Kullback–Leibler divergence between two parametrized distributions is defined as:
$$
D_{KL}(q(\theta) || p(\theta)) = \int q(\theta) \log \frac{q(\theta)}{p(\theta)} d\theta
$$
Rényi divergence is defined as:
$$
D_{\alpha}(q(\theta) || p(\theta)) = \frac{1}{\alpha-1} \log\int p(\theta)^\alpha q(\theta)^{1-\alpha} d\theta
$$
It is known that the KL divergence is a particular case of Rényi divergence when $\alpha \rightarrow 1$.

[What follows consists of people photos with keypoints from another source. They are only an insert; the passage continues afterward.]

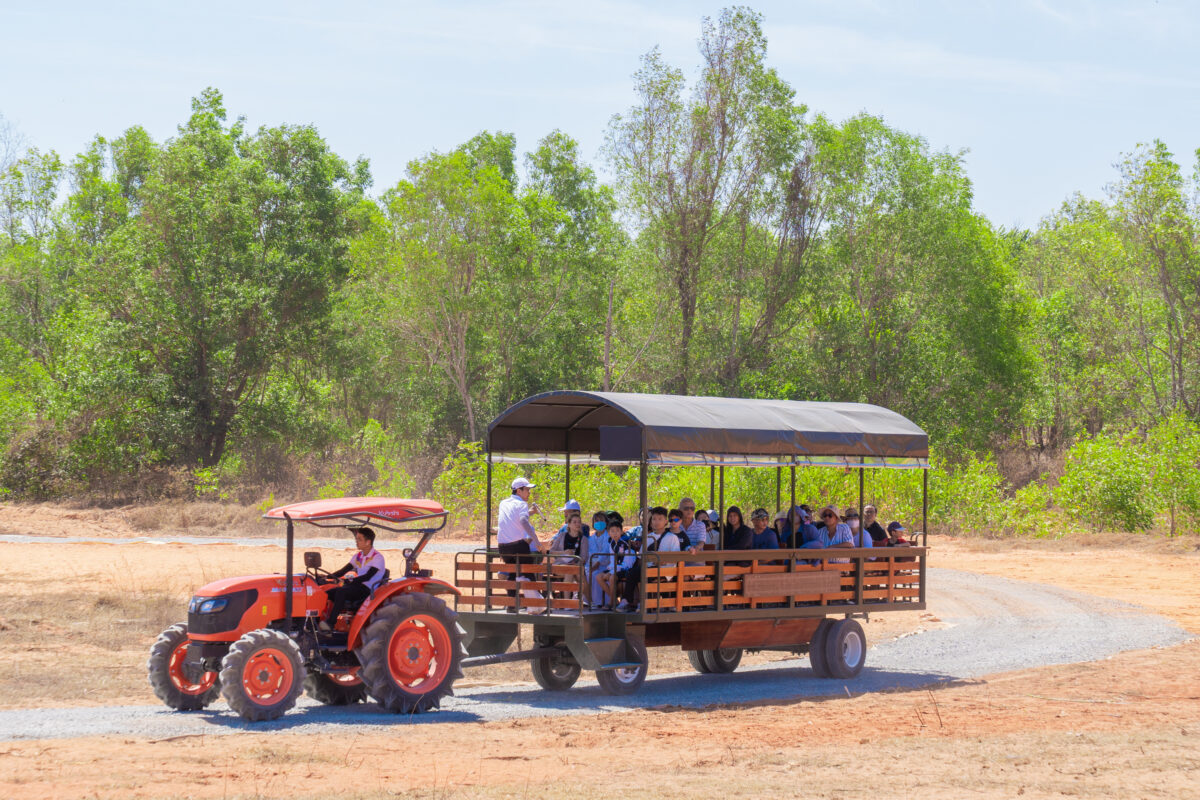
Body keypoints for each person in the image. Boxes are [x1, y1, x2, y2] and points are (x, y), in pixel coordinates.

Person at [321, 526, 386, 629]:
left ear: (368, 542)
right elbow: (344, 570)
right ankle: (316, 622)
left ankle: (330, 623)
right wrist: (327, 577)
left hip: (367, 590)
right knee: (325, 594)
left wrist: (349, 581)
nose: (356, 541)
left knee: (341, 592)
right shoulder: (358, 556)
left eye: (359, 539)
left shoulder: (377, 557)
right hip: (356, 586)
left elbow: (367, 577)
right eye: (356, 539)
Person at [496, 477, 549, 602]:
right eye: (527, 490)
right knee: (528, 572)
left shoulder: (503, 503)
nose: (529, 493)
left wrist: (529, 512)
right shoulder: (522, 504)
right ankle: (535, 604)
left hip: (503, 547)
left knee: (512, 573)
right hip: (518, 546)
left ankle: (511, 604)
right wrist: (537, 542)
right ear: (519, 491)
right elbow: (523, 520)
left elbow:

But what is the proof for that?
Best Answer
Take the limit with L'Hopital: \begin{align*} \lim_{\alpha\rightarrow 1} D_\alpha(p||q) &= \lim_{\alpha\rightarrow 1} \frac{1}{\alpha-1}\log\int p(\theta)^\alpha q(\theta)^{1-\alpha}\,d\theta \\ &= \lim_{\alpha\rightarrow 1} \frac{\partial}{\partial \alpha} \log\int p(\theta)^\alpha q(\theta)^{1-\alpha}\,d\theta \\[2mm] &= \lim_{\alpha\rightarrow 1} \frac{\displaystyle\int p(\theta)^\alpha q(\theta)^{1-\alpha} [\log(p(\theta))-\log(q(\theta))] \,d\theta}{\displaystyle \int p(\theta)^\alpha q(\theta)^{1-\alpha}\,d\theta} \\ &= \frac{\displaystyle \int p(\theta)\log(p(\theta)/q(\theta))\,d\theta}{\displaystyle \int p(\theta)\,d\theta} \\[2mm] &=\int p(\theta)\log\left(\frac{p(\theta)}{q(\theta)}\right)\,d\theta \\[2mm] &= D_{\text{KL}}(p||q) \end{align*}